Ríos de ceniza
Félix Terrones
Editorial Textual Pueblo Mágico
Lima, 2015
Solía decir Martín Adán: “Límpiate de entusiasmo los ojos”, verso lapidario y sentencioso con el que aludía a la pérdida de aquella imberbe inocencia que nos lleva a idealizar el mundo y la realidad. A todos nos ha ocurrido, con mayor o menor intensidad, es parte de este juego, porque la madurez se adquiere a base de pequeñas victorias, desengaños y de apuestas torcidas. Todo aprendizaje es duro, cruel, útil y necesario cuando no gratificante. Así también lo leemos en la última novela de Félix Terrones, Ríos de ceniza, cuyo protagonista es testigo de cómo aquellos gigantescos castillos de ensueño con los que construía su futuro literario se van deshaciendo uno tras otro, como le sucede a la arenisca con la humedad.

▶ **Lista de tareas**:
A: Responda, según la reseña de Ríos de ceniza, las siguientes preguntas:
(i) ¿Qué verso de Martín Adán se cita?
(ii) ¿En qué ciudad y en qué año se publicó el libro?
(iii) ¿Con qué compara la reseña la manera en que se deshacen los castillos de ensueño del protagonista?
B: Prosiga la reseña de Ríos de ceniza a partir de su última oración.

▶ **Registros de datos**:
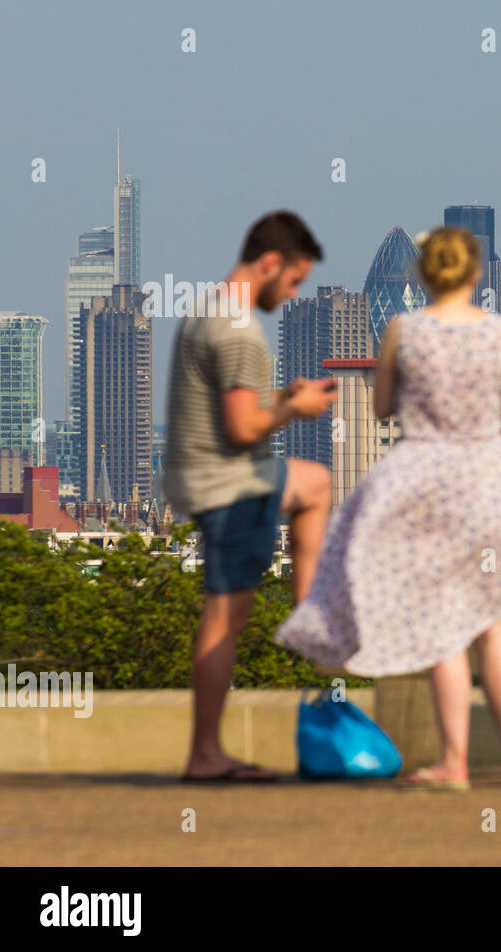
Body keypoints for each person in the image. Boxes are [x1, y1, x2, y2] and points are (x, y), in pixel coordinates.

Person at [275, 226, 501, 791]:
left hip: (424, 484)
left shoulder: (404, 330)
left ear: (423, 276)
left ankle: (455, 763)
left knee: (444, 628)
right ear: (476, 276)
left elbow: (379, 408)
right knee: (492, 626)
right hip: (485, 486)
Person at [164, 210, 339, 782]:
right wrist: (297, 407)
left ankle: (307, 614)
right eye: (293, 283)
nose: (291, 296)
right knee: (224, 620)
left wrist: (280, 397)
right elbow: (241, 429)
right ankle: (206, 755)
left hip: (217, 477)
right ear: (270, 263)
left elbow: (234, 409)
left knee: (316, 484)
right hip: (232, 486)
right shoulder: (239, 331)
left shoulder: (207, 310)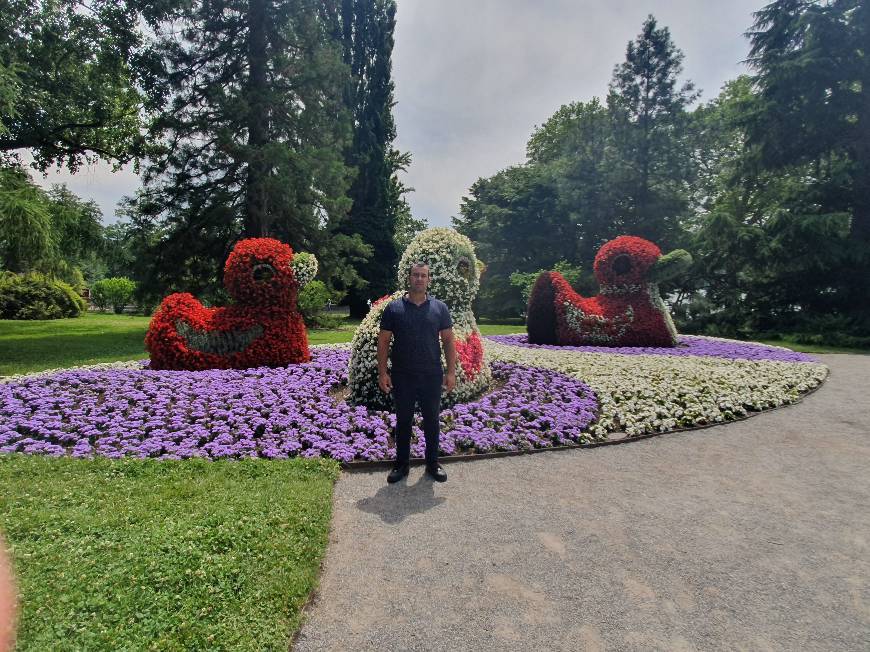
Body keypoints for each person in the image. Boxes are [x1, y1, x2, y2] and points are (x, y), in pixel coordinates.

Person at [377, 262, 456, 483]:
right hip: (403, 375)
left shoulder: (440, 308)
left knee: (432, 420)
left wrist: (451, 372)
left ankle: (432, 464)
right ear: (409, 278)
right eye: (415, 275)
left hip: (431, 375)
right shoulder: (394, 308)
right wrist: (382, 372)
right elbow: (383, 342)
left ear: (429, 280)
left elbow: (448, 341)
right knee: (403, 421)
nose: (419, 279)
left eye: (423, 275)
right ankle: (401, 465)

▶ **Respuestas por tarea**:
A:
(i) «Límpiate de entusiasmo los ojos».
(ii) En Lima, en 2015.
(iii) Con lo que le sucede a la arenisca con la humedad.

B:
La escena que marca el pistoletazo inicial de la historia es bastante afín y conocida por su autor: un estudiante de Lima que viaja becado a Francia a continuar su especialización, pero con el ferviente anhelo de convertirse en escritor. A partir de entonces una serie de vivencias y decepciones —amorosas y profesionales, principalmente— lo llevarán a replantear cada una de sus ambiciones y su proyecto de vida. Paradójicamente, la gran pasión e idealismo con que encara sus nuevos retos van de la mano con su desorientación anímica y su disposición natural hacia la apatía, mostrándose reservado y confuso a la hora de entablar relaciones con otros personajes. Su poca seguridad en sí mismo deriva en inhibición y en esa abulia tan limeña que muy bien han retratado Luis Loayza o Julio Ramón Ribeyro en sus relatos, cuyos protagonistas —con tendencia a los pequeños dramas— también se ven sobrepasados por las desventuras externas. Esto leemos en Ríos de ceniza:
“El horizonte que se me presentaba era muy poco alentador: un verano solo, sin perspectiva de encontrar trabajo, obligado a escribir una tesina en francés, y sin ganas ni fuerzas para terminar mi novela. Sin embargo, mientras no tuviese algo, mientras la perspectiva de regresar a Lima siguiera proyectándose cada vez con más fuerza, debía luchar contra esa sensación de encierro que me poseía ni bien abría mi computadora, debía trabajar en mi novela incluso si ello significaba luchar contra ese silencio hecho de babas. ¿Pero cómo reunir la fuerza necesaria para hacerlo?” [p. 78].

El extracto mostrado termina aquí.